■ What to produce
Transcribe the stretch from "Their ignorance might" through "lot of movies." in the op-ed draft on socialism in American media below.

■ Text under study
┌────────

If we all just stopped for a moment, stopped thinking about making more, stopped thinking about what other people say about us, and though about what we realy want, would we find ourself? Would making less but feeling more alive make us happier?

onsdag 17. oktober 2012

American media creating stereotypes of socialism.


Ok, so this is only the rough draft of my op-ed, there are going to be a lot of changes I expect, so be nice if you choose to comment on it.

Since the beginning of the cold war, American media has been packed with propaganda against communism and socialism. Movies, newspapers and republicans have been having the tendency to utter the word “socialism” as if it was a dirty word their mom forbids them to say out loud. This is a problem for future politicians if this keeps getting worse than it already is. If a democrat tips slightly over the edge of being liberal, well, I guess he is a communist. And if there is one thing Americans hate, it`s paying their hard earned money as taxes to the state, so they can`t decide what to spend them on themselves.



I was born and raised in Norway, a country that has been awarded as the best country to live in several times, similar to its neighbors: Denmark, Sweden and Finland; who all score very high on the list of best countries to live in. The income per person is high, the average person is very happy with their life, and is expected to live until 81 years. Furthermore, all of these countries are social democracies.

Imagine presenting your beliefs to another person, and a few moments later, they are criticizing you for being a protestant. They keep going on and on forever about how you are wrong, and you have to stand there taking it from them, when you in fact are a catholic. I am not going to compare religion and politics, which are two very separate things. Yet this is not so far from the reality of confusion between social democracy and socialism. Yes, these ideologies share some of the same traits, but they`re not the same. If this is getting too complicated for you to understand, then imagine someone mixing up Twilight and Vampire diaries. Do you follow me now?

Apparently, calling Obama a socialist is supposed to make him a less wanted leader. “Obama wants to take your hard earned money by increasing the taxes”. That being liberal is what`s giving people poor life conditions. I have heard politicians comparing Obamas followers to Soviet spies. With a falling economy, it must be nice having a scapegoat that does not involve themselves.

Their ignorance might not be their fault though. Chances are that they are affected by the stories their fathers told them, older people who learned about communism by being in war with it, and early 60s propaganda. Or, it might be that they just watch a lot of movies.

Communists have since the 1980s been the major bad guy of American movies; the biggest threat, who might look strong on the outside, but is easy to take down. This is where the media seriously starts making a socialist and communists into what they think it should be, and what they want you to think it is.

└────────

■ Listed records
┌────────

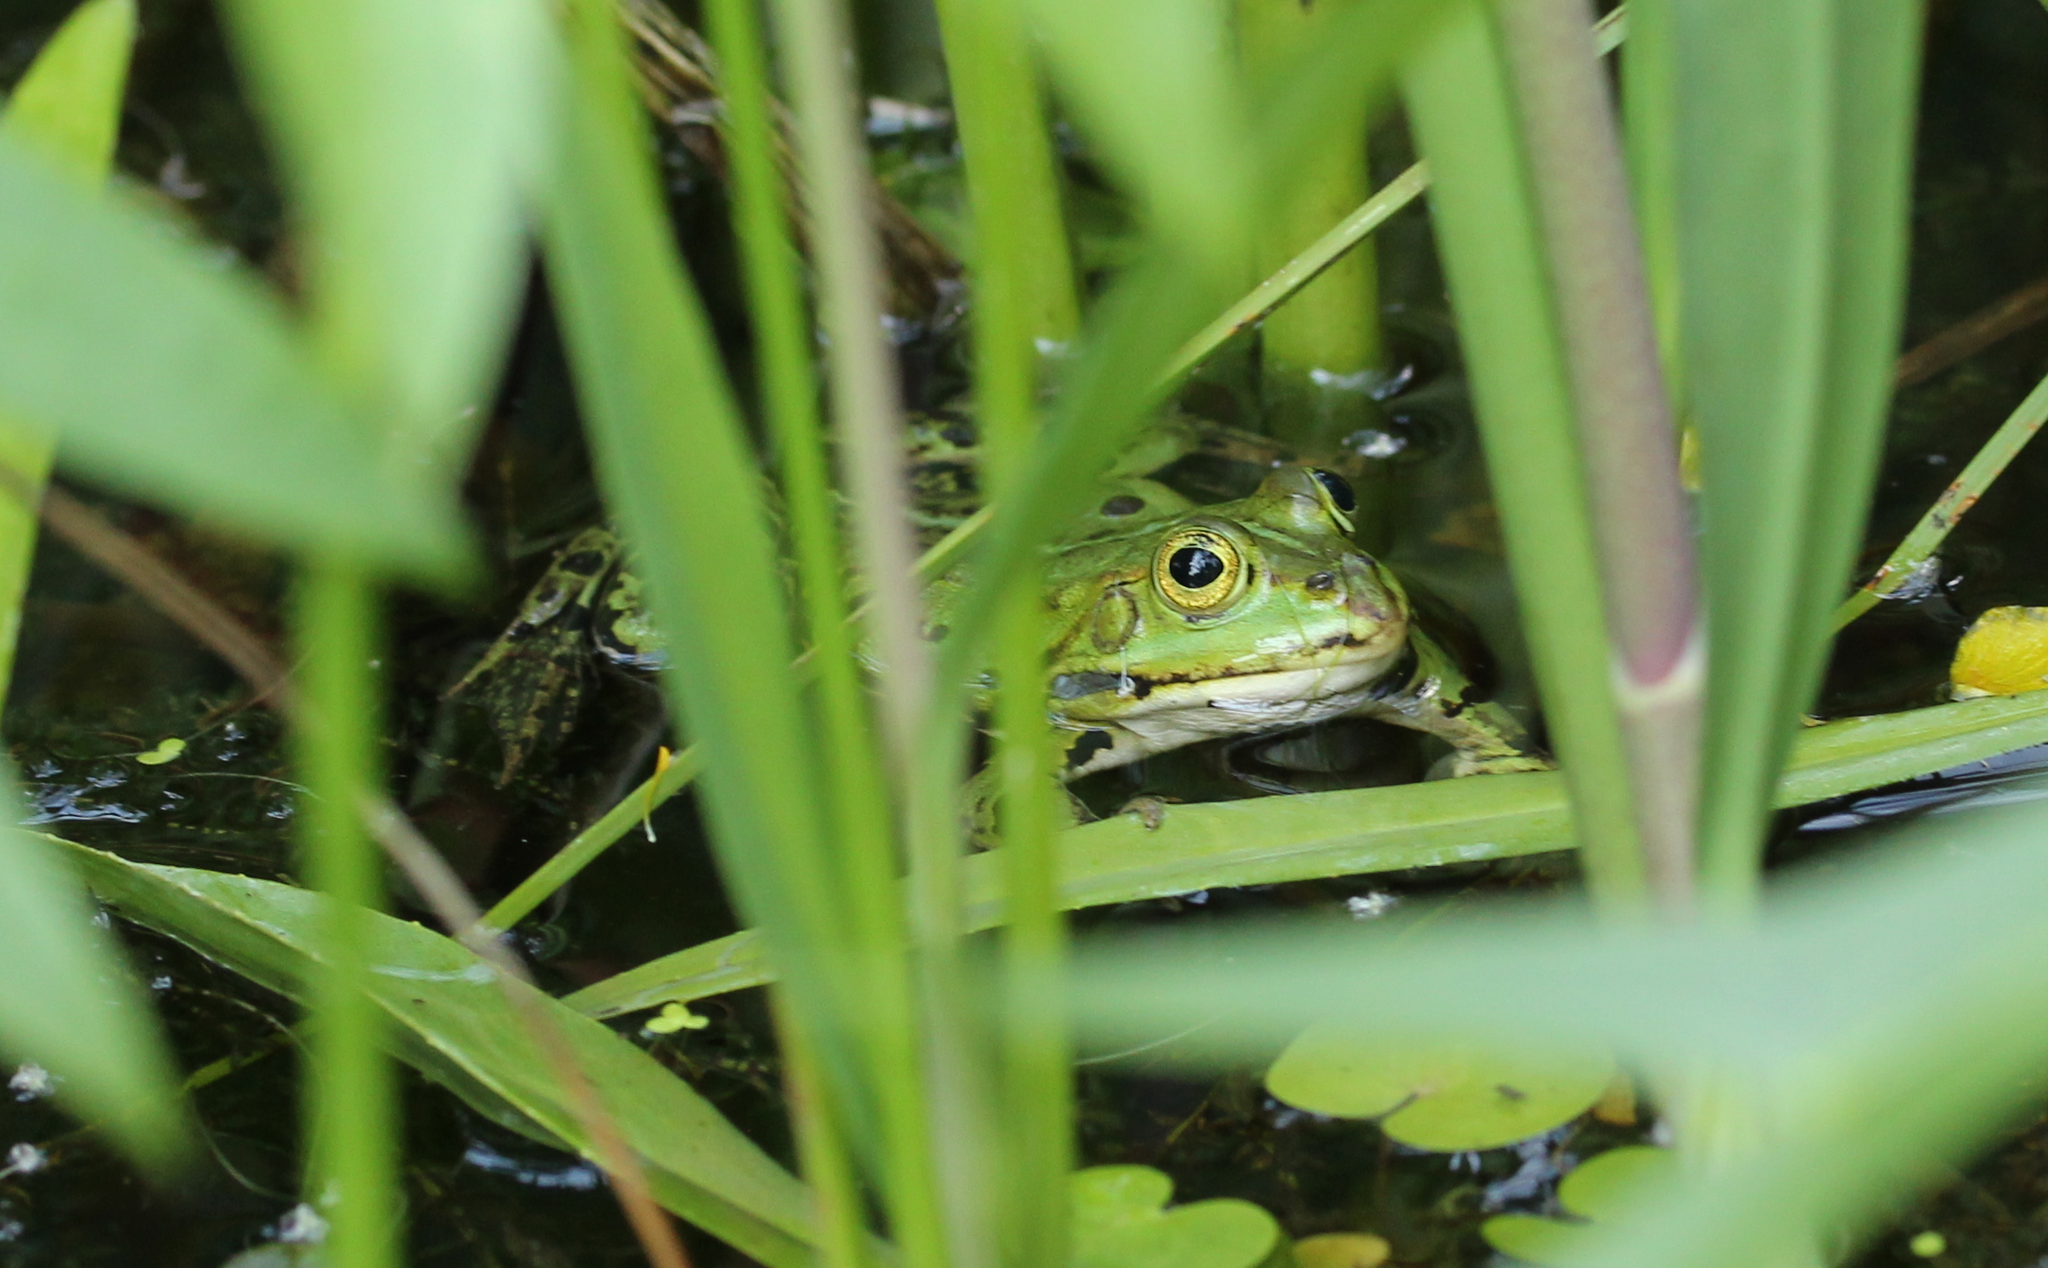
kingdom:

└────────
┌────────

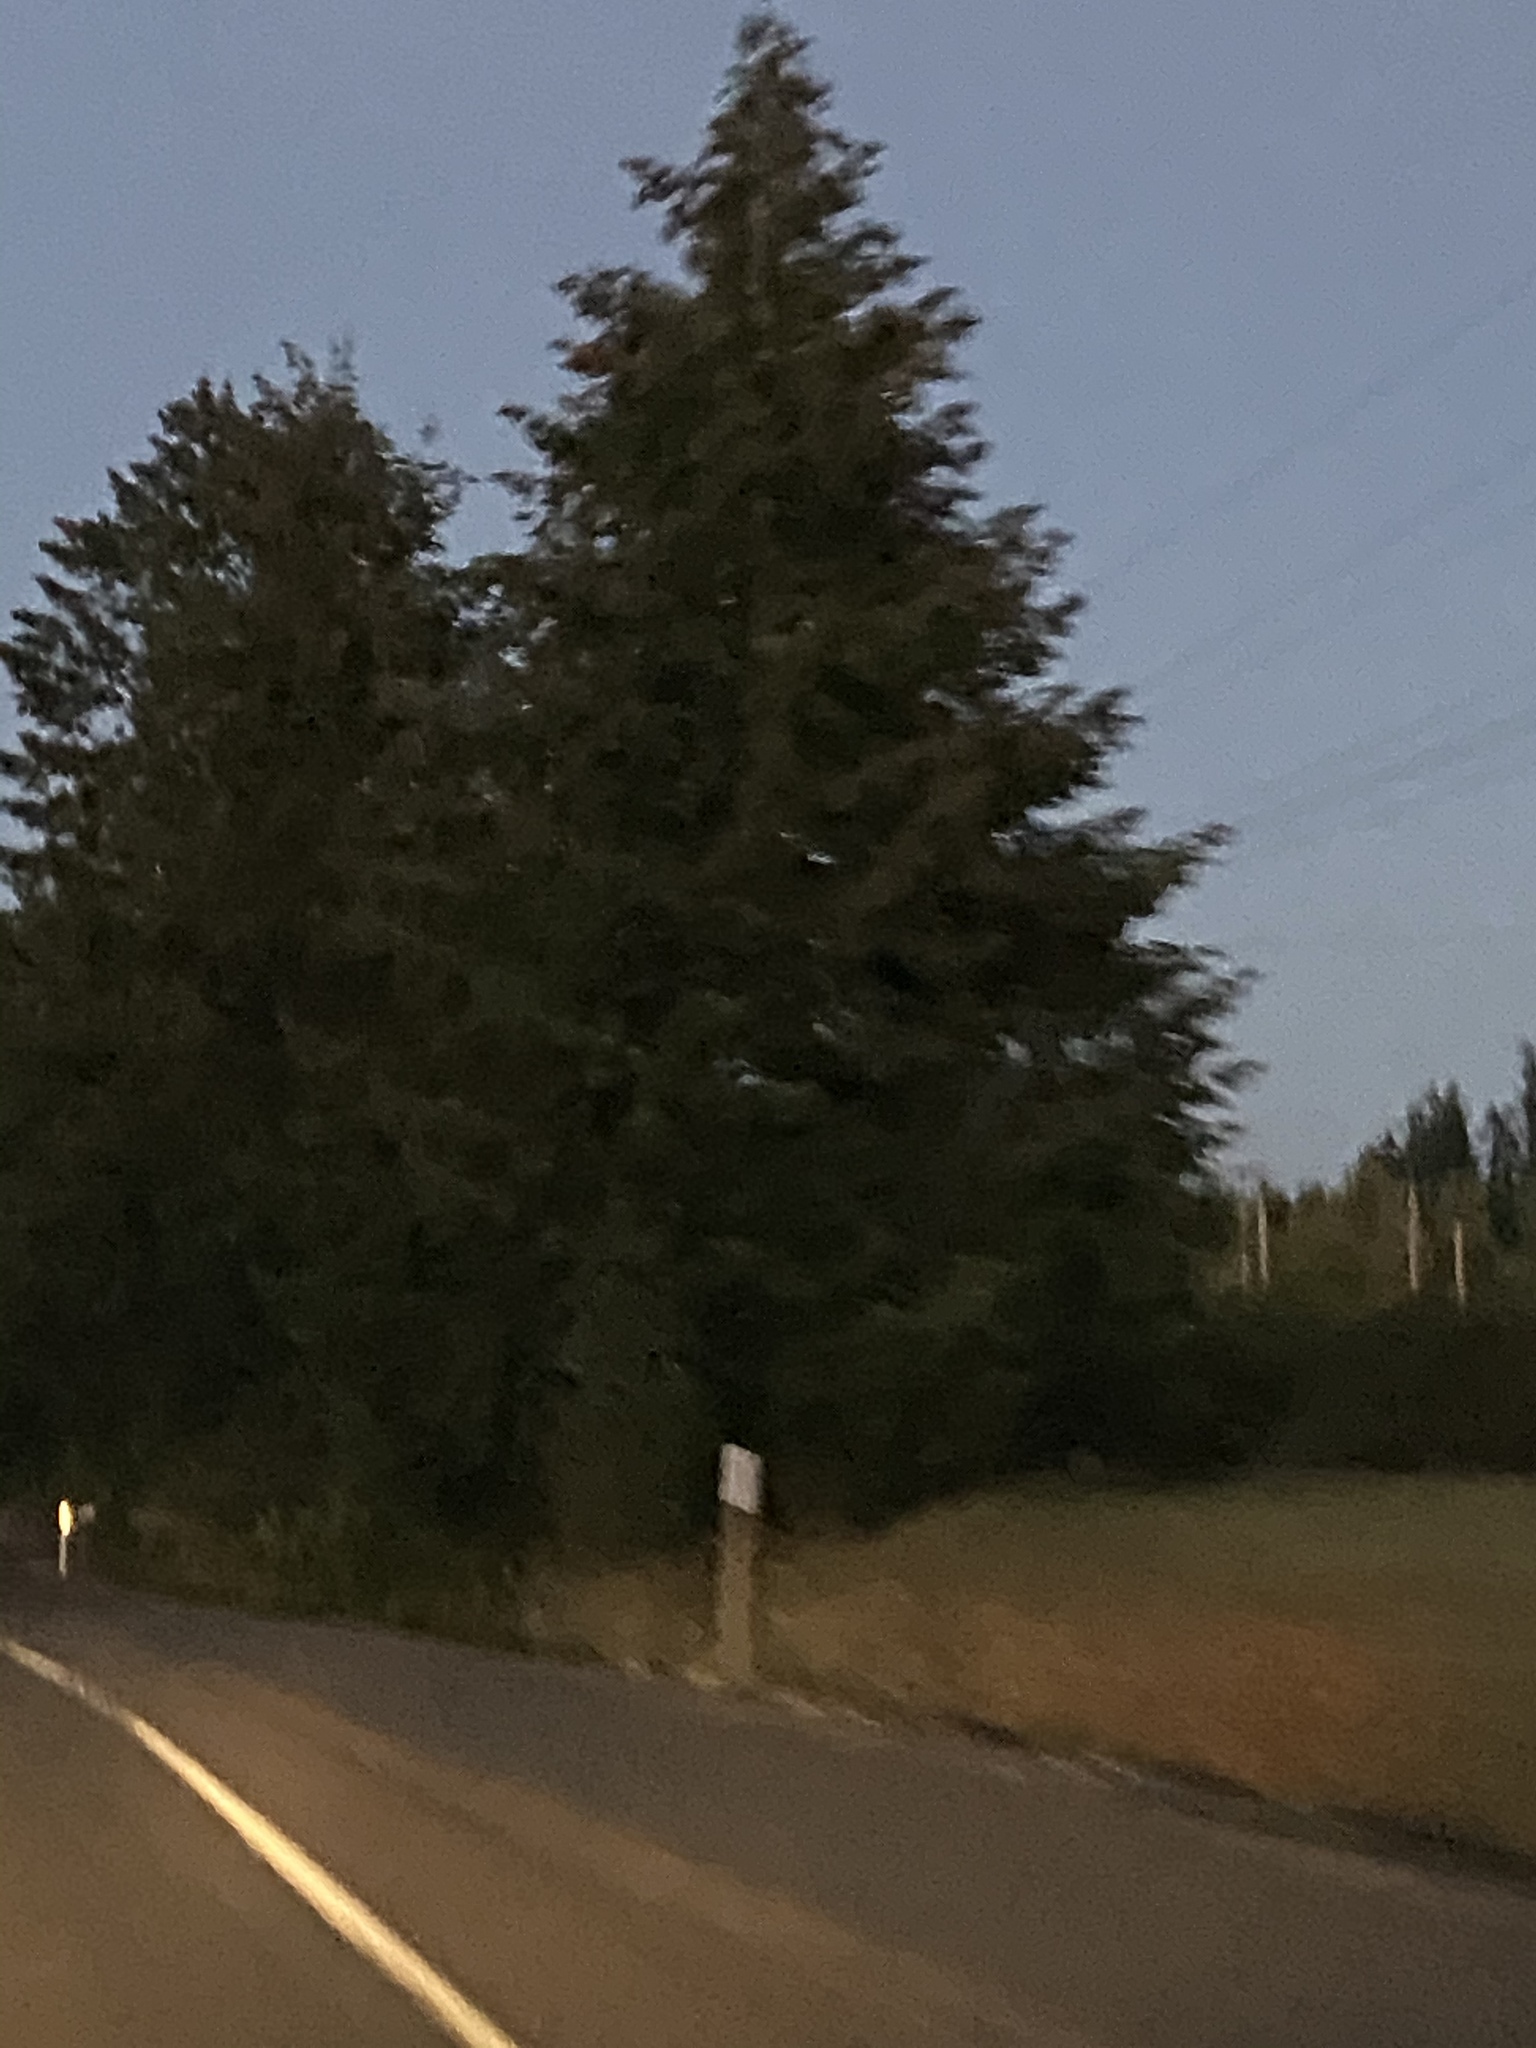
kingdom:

└────────
┌────────

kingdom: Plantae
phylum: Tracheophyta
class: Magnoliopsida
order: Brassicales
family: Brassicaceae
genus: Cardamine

└────────

■ Answer to the exercise
Their ignorance might not be their fault though. Chances are that they are affected by the stories their fathers told them, older people who learned about communism by being in war with it, and early 60s propaganda. Or, it might be that they just watch a lot of movies.